Record excerpts
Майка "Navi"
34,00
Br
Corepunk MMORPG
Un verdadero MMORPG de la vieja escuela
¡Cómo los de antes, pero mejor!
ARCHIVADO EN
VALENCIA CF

What the exercise asks
Pull out every line of the items above that contains the string "MMORPG", and copy each of those lines in full.

Output for this task
Corepunk MMORPG
Un verdadero MMORPG de la vieja escuela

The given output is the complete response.